(Source texts of formatted documents)
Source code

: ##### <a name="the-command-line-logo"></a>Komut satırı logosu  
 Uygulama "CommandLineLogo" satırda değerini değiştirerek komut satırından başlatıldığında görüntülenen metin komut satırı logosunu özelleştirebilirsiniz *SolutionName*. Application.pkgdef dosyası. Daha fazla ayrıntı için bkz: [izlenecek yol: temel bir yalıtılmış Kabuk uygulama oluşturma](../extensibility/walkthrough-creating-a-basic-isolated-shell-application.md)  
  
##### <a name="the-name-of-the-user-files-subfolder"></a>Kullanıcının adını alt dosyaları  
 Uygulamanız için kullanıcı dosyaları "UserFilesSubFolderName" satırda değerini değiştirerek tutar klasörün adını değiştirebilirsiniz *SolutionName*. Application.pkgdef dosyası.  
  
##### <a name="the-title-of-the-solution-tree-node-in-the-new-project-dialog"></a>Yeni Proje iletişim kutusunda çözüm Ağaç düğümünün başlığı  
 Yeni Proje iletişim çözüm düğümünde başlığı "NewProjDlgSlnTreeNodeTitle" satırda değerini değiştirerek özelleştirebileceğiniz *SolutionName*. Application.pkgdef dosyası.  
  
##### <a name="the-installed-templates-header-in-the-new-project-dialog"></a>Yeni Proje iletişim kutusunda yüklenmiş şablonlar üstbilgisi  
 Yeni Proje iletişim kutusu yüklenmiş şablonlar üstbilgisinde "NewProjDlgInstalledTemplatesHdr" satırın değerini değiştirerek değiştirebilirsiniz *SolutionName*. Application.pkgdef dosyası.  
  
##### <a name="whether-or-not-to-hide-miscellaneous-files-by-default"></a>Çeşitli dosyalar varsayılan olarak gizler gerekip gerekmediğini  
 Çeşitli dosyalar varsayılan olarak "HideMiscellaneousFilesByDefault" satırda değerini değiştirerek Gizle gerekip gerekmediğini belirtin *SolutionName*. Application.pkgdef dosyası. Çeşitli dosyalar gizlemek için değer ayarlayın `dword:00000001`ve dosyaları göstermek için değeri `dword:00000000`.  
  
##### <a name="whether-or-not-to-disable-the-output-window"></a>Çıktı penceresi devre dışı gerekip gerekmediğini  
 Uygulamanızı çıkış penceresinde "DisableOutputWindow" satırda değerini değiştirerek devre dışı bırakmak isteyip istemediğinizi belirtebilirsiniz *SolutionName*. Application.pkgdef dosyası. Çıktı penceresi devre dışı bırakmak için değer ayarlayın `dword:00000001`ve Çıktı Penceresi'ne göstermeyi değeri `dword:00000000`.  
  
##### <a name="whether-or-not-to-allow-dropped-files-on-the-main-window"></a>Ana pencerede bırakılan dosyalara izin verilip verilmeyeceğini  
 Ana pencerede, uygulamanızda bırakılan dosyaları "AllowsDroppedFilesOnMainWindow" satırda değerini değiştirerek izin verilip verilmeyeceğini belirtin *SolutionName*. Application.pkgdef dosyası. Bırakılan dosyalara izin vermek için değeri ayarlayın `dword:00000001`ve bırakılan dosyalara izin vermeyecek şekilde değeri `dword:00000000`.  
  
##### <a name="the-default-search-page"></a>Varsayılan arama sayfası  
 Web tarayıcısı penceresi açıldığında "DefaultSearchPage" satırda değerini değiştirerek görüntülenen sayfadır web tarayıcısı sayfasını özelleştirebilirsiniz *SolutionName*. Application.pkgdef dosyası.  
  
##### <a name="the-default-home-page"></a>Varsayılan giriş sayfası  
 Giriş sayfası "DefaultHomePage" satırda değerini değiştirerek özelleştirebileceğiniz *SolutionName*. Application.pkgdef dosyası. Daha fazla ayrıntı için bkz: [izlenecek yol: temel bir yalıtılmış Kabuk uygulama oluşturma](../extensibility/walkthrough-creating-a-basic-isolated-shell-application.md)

_What you are asked to do_: Return the entries above exactly, each one complete.

_Response_:
Source code

: ##### <a name="the-command-line-logo"></a>Komut satırı logosu  
 Uygulama "CommandLineLogo" satırda değerini değiştirerek komut satırından başlatıldığında görüntülenen metin komut satırı logosunu özelleştirebilirsiniz *SolutionName*. Application.pkgdef dosyası. Daha fazla ayrıntı için bkz: [izlenecek yol: temel bir yalıtılmış Kabuk uygulama oluşturma](../extensibility/walkthrough-creating-a-basic-isolated-shell-application.md)  
  
##### <a name="the-name-of-the-user-files-subfolder"></a>Kullanıcının adını alt dosyaları  
 Uygulamanız için kullanıcı dosyaları "UserFilesSubFolderName" satırda değerini değiştirerek tutar klasörün adını değiştirebilirsiniz *SolutionName*. Application.pkgdef dosyası.  
  
##### <a name="the-title-of-the-solution-tree-node-in-the-new-project-dialog"></a>Yeni Proje iletişim kutusunda çözüm Ağaç düğümünün başlığı  
 Yeni Proje iletişim çözüm düğümünde başlığı "NewProjDlgSlnTreeNodeTitle" satırda değerini değiştirerek özelleştirebileceğiniz *SolutionName*. Application.pkgdef dosyası.  
  
##### <a name="the-installed-templates-header-in-the-new-project-dialog"></a>Yeni Proje iletişim kutusunda yüklenmiş şablonlar üstbilgisi  
 Yeni Proje iletişim kutusu yüklenmiş şablonlar üstbilgisinde "NewProjDlgInstalledTemplatesHdr" satırın değerini değiştirerek değiştirebilirsiniz *SolutionName*. Application.pkgdef dosyası.  
  
##### <a name="whether-or-not-to-hide-miscellaneous-files-by-default"></a>Çeşitli dosyalar varsayılan olarak gizler gerekip gerekmediğini  
 Çeşitli dosyalar varsayılan olarak "HideMiscellaneousFilesByDefault" satırda değerini değiştirerek Gizle gerekip gerekmediğini belirtin *SolutionName*. Application.pkgdef dosyası. Çeşitli dosyalar gizlemek için değer ayarlayın `dword:00000001`ve dosyaları göstermek için değeri `dword:00000000`.  
  
##### <a name="whether-or-not-to-disable-the-output-window"></a>Çıktı penceresi devre dışı gerekip gerekmediğini  
 Uygulamanızı çıkış penceresinde "DisableOutputWindow" satırda değerini değiştirerek devre dışı bırakmak isteyip istemediğinizi belirtebilirsiniz *SolutionName*. Application.pkgdef dosyası. Çıktı penceresi devre dışı bırakmak için değer ayarlayın `dword:00000001`ve Çıktı Penceresi'ne göstermeyi değeri `dword:00000000`.  
  
##### <a name="whether-or-not-to-allow-dropped-files-on-the-main-window"></a>Ana pencerede bırakılan dosyalara izin verilip verilmeyeceğini  
 Ana pencerede, uygulamanızda bırakılan dosyaları "AllowsDroppedFilesOnMainWindow" satırda değerini değiştirerek izin verilip verilmeyeceğini belirtin *SolutionName*. Application.pkgdef dosyası. Bırakılan dosyalara izin vermek için değeri ayarlayın `dword:00000001`ve bırakılan dosyalara izin vermeyecek şekilde değeri `dword:00000000`.  
  
##### <a name="the-default-search-page"></a>Varsayılan arama sayfası  
 Web tarayıcısı penceresi açıldığında "DefaultSearchPage" satırda değerini değiştirerek görüntülenen sayfadır web tarayıcısı sayfasını özelleştirebilirsiniz *SolutionName*. Application.pkgdef dosyası.  
  
##### <a name="the-default-home-page"></a>Varsayılan giriş sayfası  
 Giriş sayfası "DefaultHomePage" satırda değerini değiştirerek özelleştirebileceğiniz *SolutionName*. Application.pkgdef dosyası. Daha fazla ayrıntı için bkz: [izlenecek yol: temel bir yalıtılmış Kabuk uygulama oluşturma](../extensibility/walkthrough-creating-a-basic-isolated-shell-application.md)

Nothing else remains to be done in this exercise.